That's enough evidence for a normal jury of normal people to convict. The cops don't really need to add any DNA or CSI woo, juries are capable of exercising common sense.
Only way there's reasonable doubt here is if the guy's carrying the first place trophy for the CEO shooter lookalike contest.
Yeah, that's why I'm pointing it out. It's like the police is trying to oversell their investigative work in the public image, which strongly suggests that they had very little hand in actually catching him and now try to compensate - whether it's because they really were tipped off by a McDonald's employee or because the FBI found him doing something fishier. But the fact he had everything on him strongly suggests that the McDonald's story is at least credible.
It's pretty humiliating if you have a big militarized police force and can't catch a guy who killed a big important CEO in public and then went on wearing the murder suit in public until a random McDonald's guy calls you up and literally tells you where to find him, in public.
Remember when hundreds of militants crossed the most secure border wall in any "Western" country ever both on foot, in vehicles and on paragliders and went on to massacre literally over a thousand people including hundreds of reservists before the second most overfunded military in the world was able to put a stop to them and stupidly ended up killing civvies and friendlies in the crossfire because it has a doctrine of preventing hostage taking at any cost?

> Excerpted data
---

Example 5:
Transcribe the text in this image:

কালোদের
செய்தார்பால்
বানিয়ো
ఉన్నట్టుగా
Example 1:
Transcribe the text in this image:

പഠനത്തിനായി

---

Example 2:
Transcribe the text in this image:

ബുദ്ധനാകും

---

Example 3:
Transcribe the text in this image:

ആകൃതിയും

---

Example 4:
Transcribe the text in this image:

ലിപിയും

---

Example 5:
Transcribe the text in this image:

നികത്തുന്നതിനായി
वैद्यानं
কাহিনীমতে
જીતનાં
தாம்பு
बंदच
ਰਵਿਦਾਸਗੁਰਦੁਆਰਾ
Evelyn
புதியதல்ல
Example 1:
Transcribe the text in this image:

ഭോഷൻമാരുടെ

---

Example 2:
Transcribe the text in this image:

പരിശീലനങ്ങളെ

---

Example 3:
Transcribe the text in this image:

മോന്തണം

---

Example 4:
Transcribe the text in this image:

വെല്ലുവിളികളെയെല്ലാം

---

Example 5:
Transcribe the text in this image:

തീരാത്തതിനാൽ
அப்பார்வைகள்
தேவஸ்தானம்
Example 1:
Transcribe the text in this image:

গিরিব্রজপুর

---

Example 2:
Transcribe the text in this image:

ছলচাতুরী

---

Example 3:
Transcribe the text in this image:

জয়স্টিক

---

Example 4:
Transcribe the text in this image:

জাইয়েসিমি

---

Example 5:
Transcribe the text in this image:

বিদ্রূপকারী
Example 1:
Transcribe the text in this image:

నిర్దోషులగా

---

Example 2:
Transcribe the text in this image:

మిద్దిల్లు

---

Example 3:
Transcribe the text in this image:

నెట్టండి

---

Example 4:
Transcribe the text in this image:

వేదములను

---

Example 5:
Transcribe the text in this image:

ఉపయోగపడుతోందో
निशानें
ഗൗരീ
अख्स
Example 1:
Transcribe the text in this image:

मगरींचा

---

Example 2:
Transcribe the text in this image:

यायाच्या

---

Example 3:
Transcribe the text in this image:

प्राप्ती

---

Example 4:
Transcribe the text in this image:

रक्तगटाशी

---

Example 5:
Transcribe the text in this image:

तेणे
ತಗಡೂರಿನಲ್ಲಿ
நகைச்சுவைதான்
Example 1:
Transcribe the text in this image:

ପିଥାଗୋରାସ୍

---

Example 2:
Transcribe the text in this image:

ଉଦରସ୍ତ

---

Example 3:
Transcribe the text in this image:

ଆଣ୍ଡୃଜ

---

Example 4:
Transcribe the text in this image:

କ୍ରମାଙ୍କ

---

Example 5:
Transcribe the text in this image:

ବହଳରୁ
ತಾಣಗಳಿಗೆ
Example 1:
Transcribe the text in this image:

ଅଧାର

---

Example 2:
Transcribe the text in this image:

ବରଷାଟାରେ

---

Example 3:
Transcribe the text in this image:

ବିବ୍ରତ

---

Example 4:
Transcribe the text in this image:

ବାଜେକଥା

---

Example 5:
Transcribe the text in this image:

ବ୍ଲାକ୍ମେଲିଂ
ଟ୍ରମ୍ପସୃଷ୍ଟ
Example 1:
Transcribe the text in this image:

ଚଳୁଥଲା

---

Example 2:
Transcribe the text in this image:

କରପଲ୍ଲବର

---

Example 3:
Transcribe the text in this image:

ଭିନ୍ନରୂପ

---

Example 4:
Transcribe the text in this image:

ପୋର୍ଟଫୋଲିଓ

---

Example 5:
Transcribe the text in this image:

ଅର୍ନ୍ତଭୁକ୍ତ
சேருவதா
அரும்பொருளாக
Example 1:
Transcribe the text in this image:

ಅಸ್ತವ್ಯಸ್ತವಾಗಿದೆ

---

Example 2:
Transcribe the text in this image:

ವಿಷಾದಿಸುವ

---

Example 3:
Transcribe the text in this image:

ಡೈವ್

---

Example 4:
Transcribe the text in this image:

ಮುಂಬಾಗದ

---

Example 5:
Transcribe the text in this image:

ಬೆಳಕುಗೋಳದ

> Required action 1
Decide whether each statement agrees with the CEO shooting comments, answering yes or no and quoting the words from the comments that decide it: (a) Juries need DNA evidence before they can convict. (b) The suspect was found with everything on him. (c) The police are downplaying their investigative work.
> Required action 2
Extend the CEO shooting comments with another comment that follows the last one shown.

> Reply 1
(a) No: "The cops don't really need to add any DNA or CSI woo, juries are capable of exercising common sense."
(b) Yes: "But the fact he had everything on him strongly suggests that the McDonald's story is at least credible."
(c) No: "It's like the police is trying to oversell their investigative work in the public image"

> Reply 2
Remember when the US spy agencies prevented a credible terrorist plot by accidentally catching a guy in the Middle East carrying a thumb drive with terrorist plans on it?
Surveillance exists to maintain control, it can't help establish it. Dragnet surveillance exists to reconstruct events, not to prevent them. And most importantly, it all exists to suppress, not to protect. It's about dominance, not security.
Ever since he got "caught" (if you can call someone literally telling the police where he is "the police catching him"), all I've been hearing about is how the police wants to use DNA evidence and bullet "fingerpints" (i.e. attempting to demonstrate that a bullet was not only fired from a given type of gun but a specific singular gun of that type) and other CSI woo to now tie the actual crime to him. They might actually be lucky and produce matches in this case as they have the actual suspect and murder weapon (assuming this wasn't an extremely unlikely 5D chess move of using a body double fall guy and/or different gun) but both of these types of evidence are extremely unreliable and rarely help actually finding the suspect even if they make for good television when they work. As I understand it the police even walked back on the mayor's initial claim about "having a name" to "having a list of names" - not to mention that you don't call in the FBI when you already have good leads yourself (if only for optics/political reasons).
He seems to have been mentally unstable for a while before engaging in this killing and the fact he wrote a manifesto strongly suggests he had an intention of being caught or at least considered it highly likely. The monopoly money bag wasn't necessarily a "red herring" as everyone I heard talk about it interpreted it as intending to send a message, which seems to agree with the apparent contents of his manifesto (based on what news reports have cited from it). The water bottle the police now wants to use for DNA evidence may have been deliberately left there for this purpose, too.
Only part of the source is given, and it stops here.